ZenML

Democratizing Prompt Engineering Through Platform Architecture and Employee Empowerment

Pinterest 2025
View original source

Pinterest developed a comprehensive LLMOps platform strategy to enable their 570 million user visual discovery platform to rapidly adopt generative AI capabilities. The company built a multi-layered architecture with vendor-agnostic model access, centralized proxy services, and employee-facing tools, combined with innovative training approaches like "Prompt Doctors" and company-wide hackathons. Their solution included automated batch labeling systems, a centralized "Prompt Hub" for prompt development and evaluation, and an "AutoPrompter" system that uses LLMs to automatically generate and optimize prompts through iterative critique and refinement. This approach enabled non-technical employees to become effective prompt engineers, resulted in the fastest-adopted platform at Pinterest, and demonstrated that democratizing AI capabilities across all employees can lead to breakthrough innovations.

Industry

Tech

Technologies

Pinterest's LLMOps journey represents a comprehensive case study in how a large technology company with 570 million users can systematically democratize generative AI capabilities across their entire organization. The company embarked on this transformation in 2023 with the strategic goal of moving "from prompt to productivity as quickly as possible," recognizing that their existing 300 machine learning engineers, while experienced with transformer models and large-scale inference systems, needed new approaches to leverage the emerging capabilities of large language models.

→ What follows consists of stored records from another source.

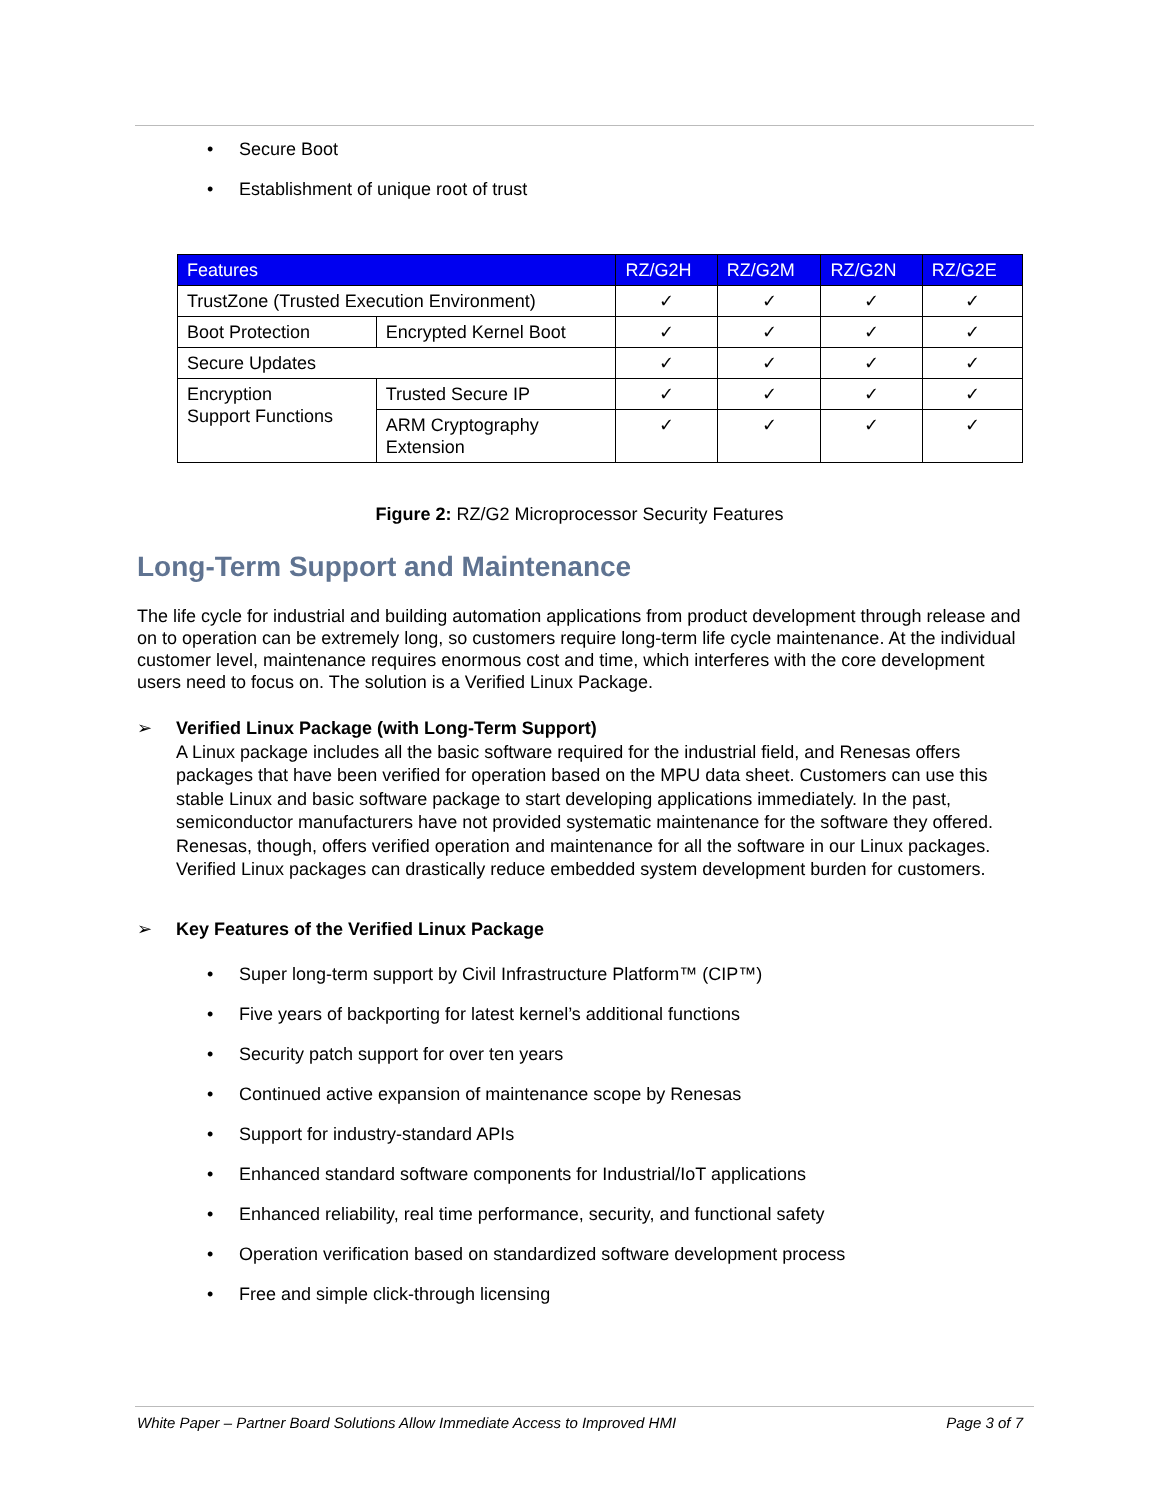• Secure Boot
• Establishment of unique root of trust
| Features | | RZ/G2H | RZ/G2M | RZ/G2N | RZ/G2E |
| --- | --- | --- | --- | --- | --- |
| TrustZone (Trusted Execution Environment) | | ✓ | ✓ | ✓ | ✓ |
| Boot Protection | Encrypted Kernel Boot | ✓ | ✓ | ✓ | ✓ |
| Secure Updates | | ✓ | ✓ | ✓ | ✓ |
| Encryption Support Functions | Trusted Secure IP | ✓ | ✓ | ✓ | ✓ |
| | ARM Cryptography Extension | ✓ | ✓ | ✓ | ✓ |
Figure 2: RZ/G2 Microprocessor Security Features
Long-Term Support and Maintenance
The life cycle for industrial and building automation applications from product development through release and on to operation can be extremely long, so customers require long-term life cycle maintenance. At the individual customer level, maintenance requires enormous cost and time, which interferes with the core development users need to focus on. The solution is a Verified Linux Package.
➢
Verified Linux Package (with Long-Term Support)
A Linux package includes all the basic software required for the industrial field, and Renesas offers packages that have been verified for operation based on the MPU data sheet. Customers can use this stable Linux and basic software package to start developing applications immediately. In the past, semiconductor manufacturers have not provided systematic maintenance for the software they offered. Renesas, though, offers verified operation and maintenance for all the software in our Linux packages. Verified Linux packages can drastically reduce embedded system development burden for customers.
➢
Key Features of the Verified Linux Package
• Super long-term support by Civil Infrastructure Platform™ (CIP™)
• Five years of backporting for latest kernel’s additional functions
• Security patch support for over ten years
• Continued active expansion of maintenance scope by Renesas
• Support for industry-standard APIs
• Enhanced standard software components for Industrial/IoT applications
• Enhanced reliability, real time performance, security, and functional safety
• Operation verification based on standardized software development process
• Free and simple click-through licensing
White Paper – Partner Board Solutions Allow Immediate Access to Improved HMI Page 3 of 7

The foundation of Pinterest's LLMOps strategy rests on a sophisticated multi-layered platform architecture designed for scalability, flexibility, and governance. At the base layer, they implemented a multimodal, multi-vendor model strategy that allows rapid onboarding of different models as they become available. This is supported by a centralized proxy layer that handles critical operational concerns including rate limiting, vendor integration, comprehensive logging, and access control. The proxy layer enables Pinterest to differentiate between unreleased models available to specific teams versus general models accessible to all employees, providing fine-grained administrative control over model access.

Above this infrastructure layer, Pinterest built employee-facing tools and environments including development environments, prompt engineering tools, internal APIs, and various bots and assistants. The top layer implements centralized guardrails encompassing empathetic AI checks, safety validation, and content quality assurance. This layered approach, implemented starting in 2023, proved crucial for enabling rapid iteration and addition of new capabilities while maintaining operational standards.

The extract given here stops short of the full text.